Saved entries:

::::::

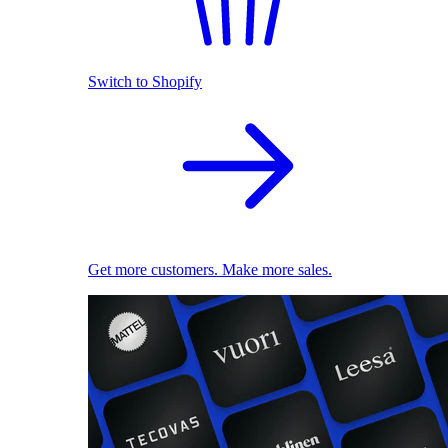
Switch to Shopify
Get more customers. Make more sales.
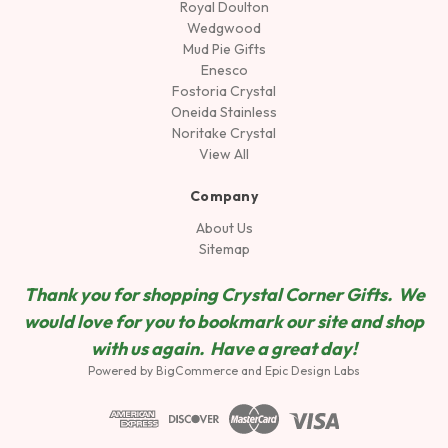
Royal Doulton
Wedgwood
Mud Pie Gifts
Enesco
Fostoria Crystal
Oneida Stainless
Noritake Crystal
View All
Company
About Us
Sitemap
Thank you for shopping Crystal Corner Gifts. We
would love for you to bookmark our site and shop
wit
h us again. Have a great day!
Powered by
BigCommerce
and
Epic Design Labs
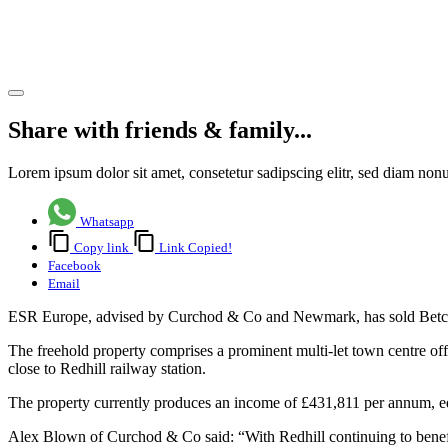
residential
conversion
Share article
Share with friends & family...
Lorem ipsum dolor sit amet, consetetur sadipscing elitr, sed diam no
Whatsapp
Copy link
Link Copied!
Facebook
Email
ESR Europe, advised by Curchod & Co and Newmark, has sold Betchwor
The freehold property comprises a prominent multi-let town centre offi
close to Redhill railway station.
The property currently produces an income of £431,811 per annum, equa
Alex Blown of Curchod & Co said: “With Redhill continuing to benefit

::::::

__JOB__.
All lines from the one containing "The freehold property" through the last line of the data must be set down exactly. No other lines belong in the answer.

__WRITTEN ANSWER__.
The freehold property comprises a prominent multi-let town centre offi
close to Redhill railway station.
The property currently produces an income of £431,811 per annum, equa
Alex Blown of Curchod & Co said: “With Redhill continuing to benefit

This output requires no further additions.